▸ DOCUMENT SEGMENT:
- Opening Delimiter -

Talking To Your Friends and Family 

When it comes to conversations, talking to your friends and family about your struggle with substance use may feel like a tough one. This is a normal feeling and should not deter you from discussing this issue with those you are closest to. You should determine a good time to ask your loved ones to sit and have a conversation with you, preferably when the setting feels calm. Let them know that you need to tell them something and that you love and trust them. 

Explain that you have been dealing with an issue that may be getting out of hand and you might need their help to get better. You can find resources to help them understand that what you are enduring is a disease and not a choice. This may be the first person they have experienced who struggles with addiction, so try to be patient with them. 

Be Prepared for Different Reactions 

As much as your friends and family love you, hearing that you are struggling with substance use might invoke mixed reactions from your loved ones. You should be prepared for some of your loved ones to react negatively, and acknowledge that they may need time to process the information. This does not mean that they love you any less. It is an experience that now affects them and they may need time to figure out how they want to handle it.

- Closing Delimiter -

▸ TASKS TO CARRY OUT:
**A.** Answer these questions about the passage on talking to friends and family:
(i) What kind of setting is preferable for asking loved ones to sit and talk?
(ii) Resources can help loved ones understand that what you are enduring is what, rather than a choice?
(iii) What may loved ones who react negatively need in order to process the information?
**B.** Extract the part of the passage on talking to friends and family that starts at "When it comes" and ends at "and trust them.".

Stored data entries
- Opening Delimiter -

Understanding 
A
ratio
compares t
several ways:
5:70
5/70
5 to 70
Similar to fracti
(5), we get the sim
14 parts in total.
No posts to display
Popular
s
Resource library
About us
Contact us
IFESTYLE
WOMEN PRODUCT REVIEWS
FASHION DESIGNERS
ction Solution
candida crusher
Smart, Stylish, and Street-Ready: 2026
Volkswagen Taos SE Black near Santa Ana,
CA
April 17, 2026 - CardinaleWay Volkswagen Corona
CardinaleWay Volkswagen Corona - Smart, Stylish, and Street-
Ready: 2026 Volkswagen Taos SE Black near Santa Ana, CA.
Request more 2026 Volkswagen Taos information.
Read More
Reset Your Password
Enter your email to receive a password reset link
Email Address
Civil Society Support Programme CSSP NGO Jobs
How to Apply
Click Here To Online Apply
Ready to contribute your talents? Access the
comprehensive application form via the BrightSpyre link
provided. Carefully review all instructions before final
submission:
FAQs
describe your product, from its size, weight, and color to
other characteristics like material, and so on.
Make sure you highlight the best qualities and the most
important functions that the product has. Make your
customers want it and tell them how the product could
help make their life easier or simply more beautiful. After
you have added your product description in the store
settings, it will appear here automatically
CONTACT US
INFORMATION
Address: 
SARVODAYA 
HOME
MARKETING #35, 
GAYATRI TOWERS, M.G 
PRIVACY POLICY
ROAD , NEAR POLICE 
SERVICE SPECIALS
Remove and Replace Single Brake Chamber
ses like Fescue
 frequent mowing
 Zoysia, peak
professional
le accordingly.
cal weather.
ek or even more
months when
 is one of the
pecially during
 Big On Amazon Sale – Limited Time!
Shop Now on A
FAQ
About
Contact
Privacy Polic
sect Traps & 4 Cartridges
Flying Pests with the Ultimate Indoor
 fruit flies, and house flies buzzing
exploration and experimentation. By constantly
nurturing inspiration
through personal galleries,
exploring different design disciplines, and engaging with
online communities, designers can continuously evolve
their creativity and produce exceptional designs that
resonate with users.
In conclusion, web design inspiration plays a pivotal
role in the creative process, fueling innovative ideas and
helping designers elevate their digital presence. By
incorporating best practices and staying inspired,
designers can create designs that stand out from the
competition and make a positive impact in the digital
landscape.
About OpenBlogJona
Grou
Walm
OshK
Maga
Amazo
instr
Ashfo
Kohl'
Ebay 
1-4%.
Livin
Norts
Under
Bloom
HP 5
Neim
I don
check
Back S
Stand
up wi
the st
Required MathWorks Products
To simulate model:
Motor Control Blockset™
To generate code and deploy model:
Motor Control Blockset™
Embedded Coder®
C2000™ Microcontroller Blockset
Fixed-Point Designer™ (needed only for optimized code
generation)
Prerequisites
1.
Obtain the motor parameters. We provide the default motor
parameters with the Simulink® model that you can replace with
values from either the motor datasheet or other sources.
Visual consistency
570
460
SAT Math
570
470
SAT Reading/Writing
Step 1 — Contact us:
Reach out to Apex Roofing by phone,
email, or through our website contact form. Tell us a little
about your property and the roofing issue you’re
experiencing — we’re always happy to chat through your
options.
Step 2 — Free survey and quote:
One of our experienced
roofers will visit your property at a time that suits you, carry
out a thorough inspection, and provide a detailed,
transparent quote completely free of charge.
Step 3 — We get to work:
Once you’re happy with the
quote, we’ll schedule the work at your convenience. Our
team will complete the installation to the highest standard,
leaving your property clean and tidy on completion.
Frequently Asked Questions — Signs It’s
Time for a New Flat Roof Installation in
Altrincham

- Closing Delimiter -

▸ TASK ANSWERS:
**A.**
(i) A setting that feels calm.
(ii) A disease.
(iii) Time.

**B.**
When it comes to conversations, talking to your friends and family about your struggle with substance use may feel like a tough one. This is a normal feeling and should not deter you from discussing this issue with those you are closest to. You should determine a good time to ask your loved ones to sit and have a conversation with you, preferably when the setting feels calm. Let them know that you need to tell them something and that you love and trust them.